Il framework di Ossiam
Il nuovo strumento di Ossiam è stato presentato nell’articolo “Carbon Footprint for dynamically rebalanced portfolios”. Attraverso il framework è possibile misurare l’impatto delle emissioni di CO2 e guidare le scelte degli investitori sulle strategie più sostenibili per l’ambiente, ad esempio calcolando il livello e l’intensità del carbon footprint delle società in portafoglio. Il modello tiene conto di diverse variabili: le emissioni direttamente connesse con le attività di una società (Scope 1), la quantità di energia acquistata (Scope 2), l’inquinamento prodotto dai fornitori (Scope 3 Upstream), insieme a variabili legate alla transizione energetica (produzione di Green Energy).
L’obiettivo: rispettare i parametri di COP21
Si tratta di un modello dedicato sia ai portafogli azionari sia a quelli obbligazionari, che punta a individuare in particolare le aziende che più si avvicinano agli obiettivi stabiliti dalla Conferenza sul clima di Parigi 2015 (COP21), tra cui il contributo al mantenimento della temperatura terrestre sotto la soglia dei 2°C entro il 2020.

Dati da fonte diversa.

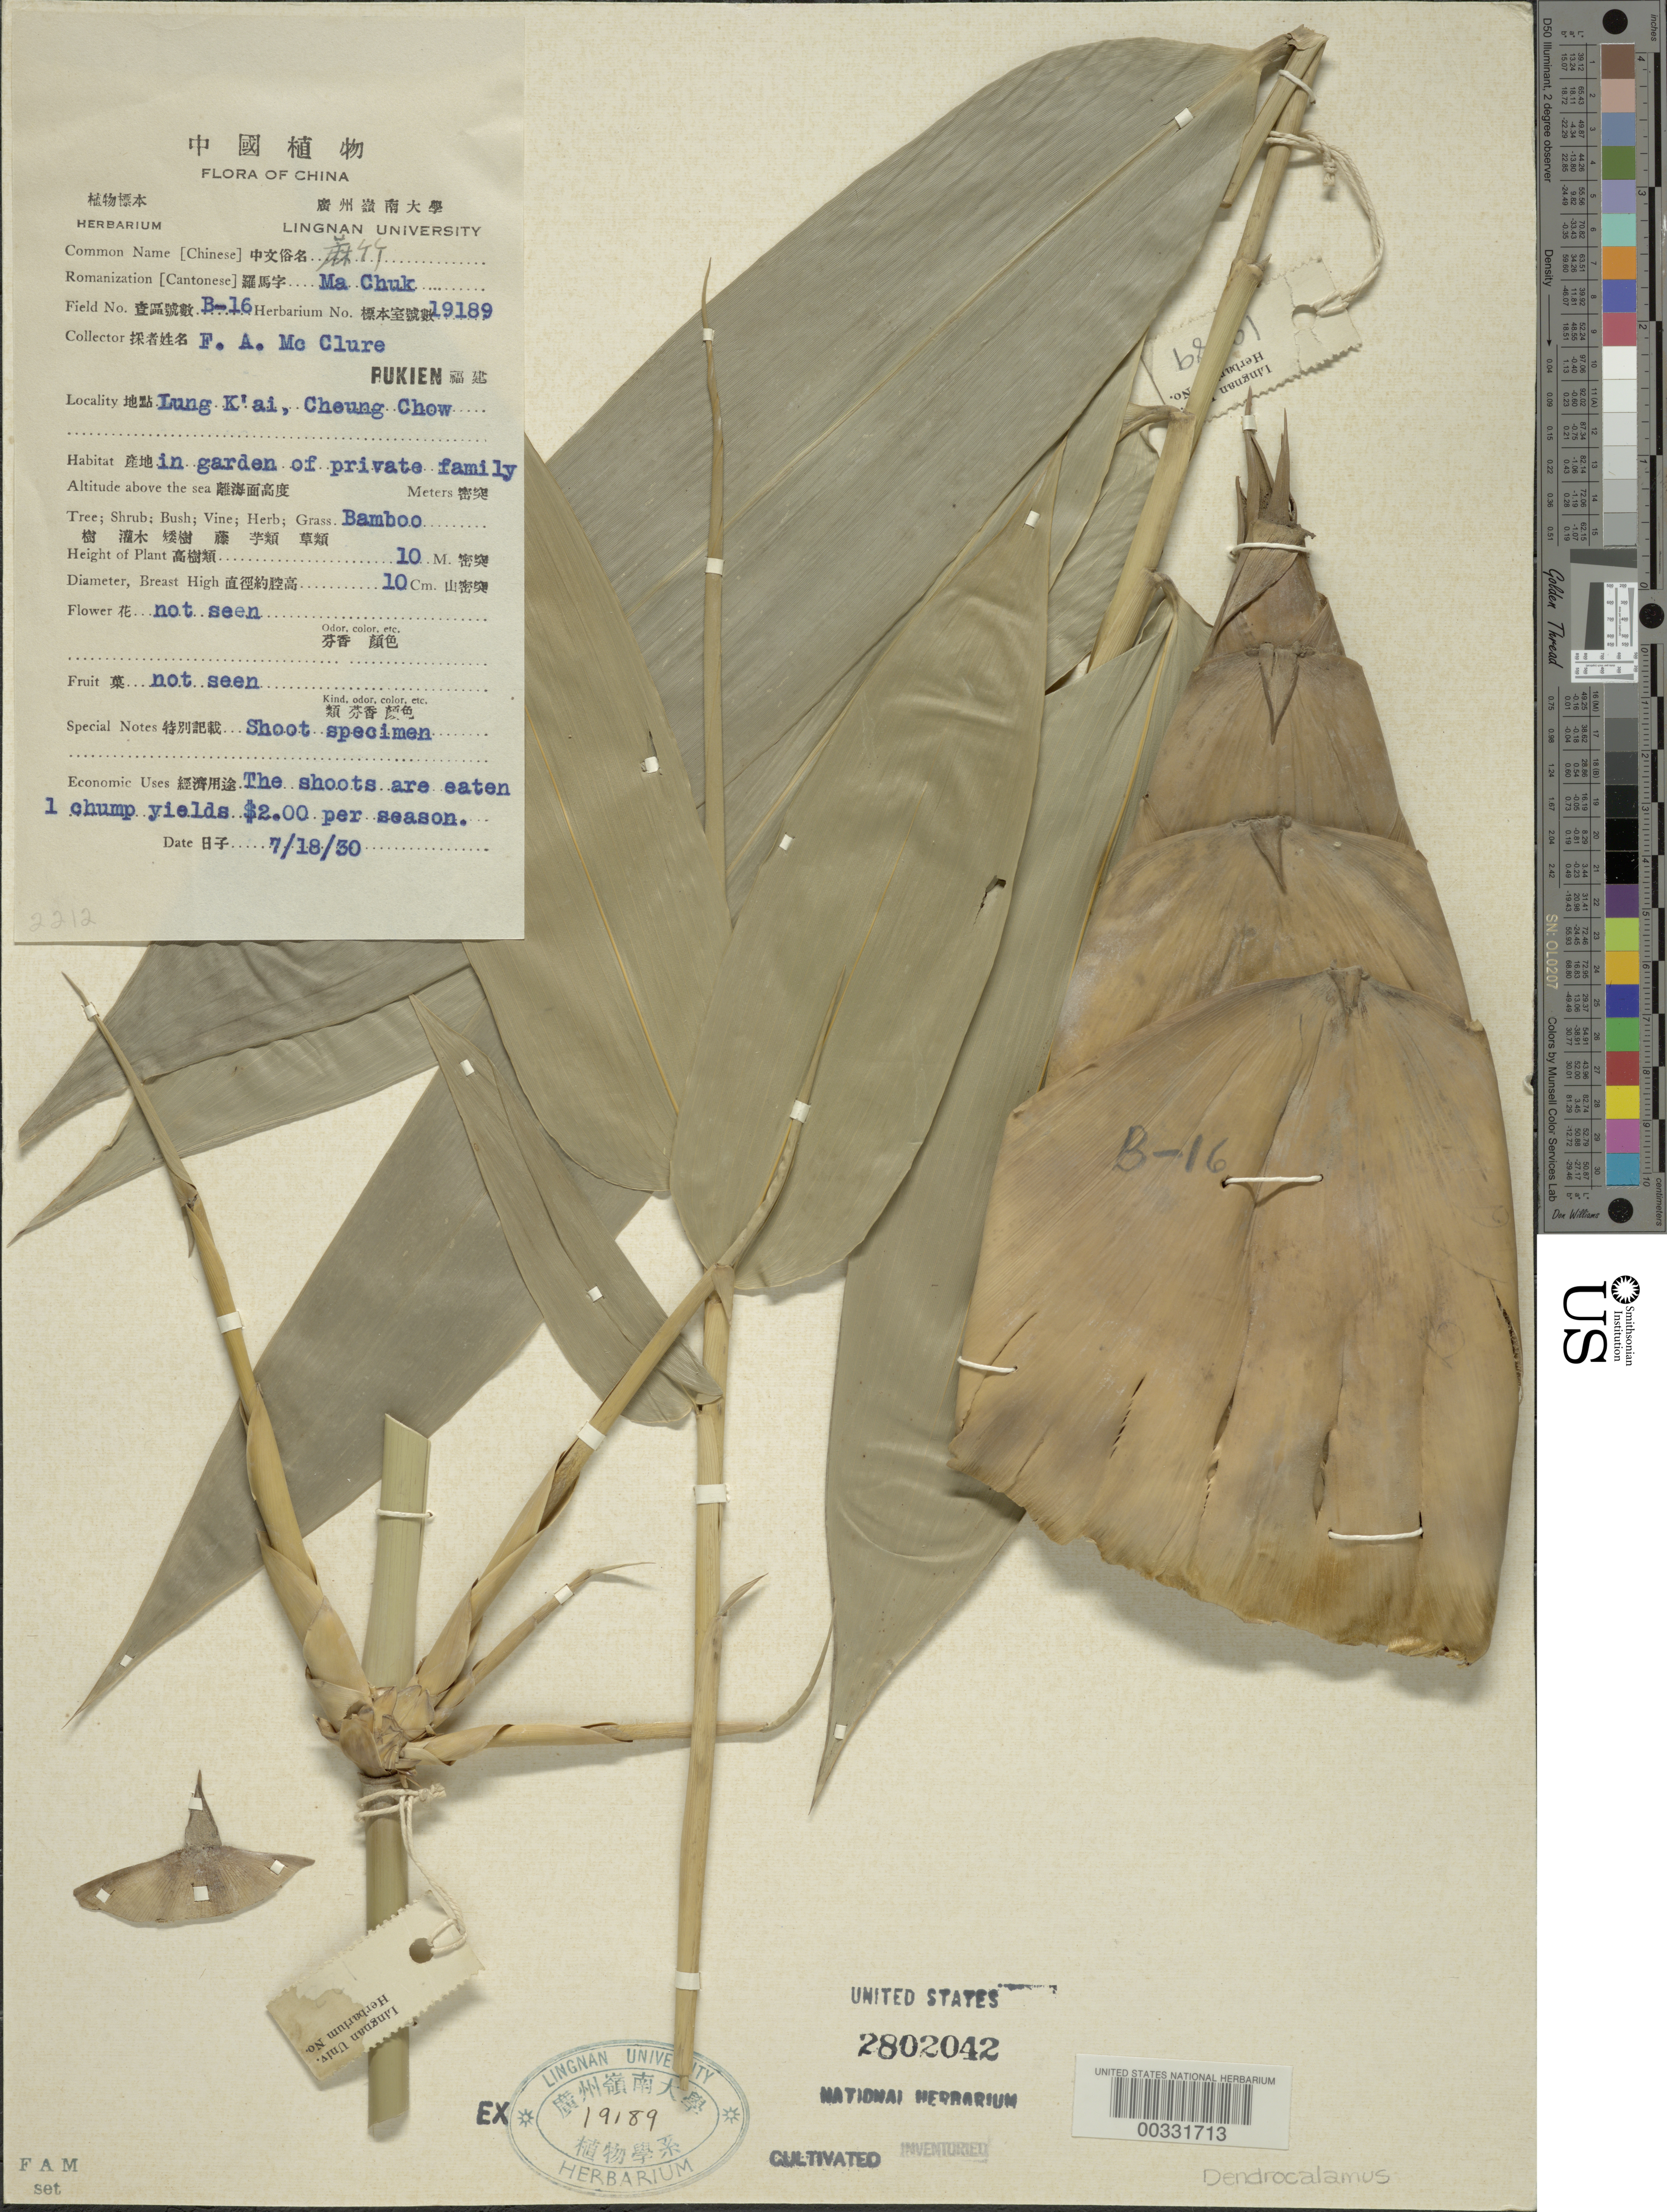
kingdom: Plantae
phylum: Tracheophyta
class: Liliopsida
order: Poales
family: Poaceae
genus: Dendrocalamus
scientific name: Dendrocalamus sp.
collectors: F. A. McClure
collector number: B-16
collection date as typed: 18 Jul 1930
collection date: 1930-07-18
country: China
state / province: Fujian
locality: Lung k'ai, cheung chow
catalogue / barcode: US 2802042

«Siamo molto orgogliosi di questo nuovo strumento – commenta Antoine Moreau, CEO e fondatore di Ossiam – che presenta un modello matematico in grado di rivoluzionare i criteri delle scelte finanziarie. Utilizzando il nostro framework, è possibile diversificare i propri portafogli di investimento seguendo un approccio scientifico, coerentemente con i principi dell’impact investing. Il nostro modello, infatti, permette di raggiungere gli obiettivi di profitto, contribuendo a salvaguardare in modo consapevole l’integrità del nostro pianeta».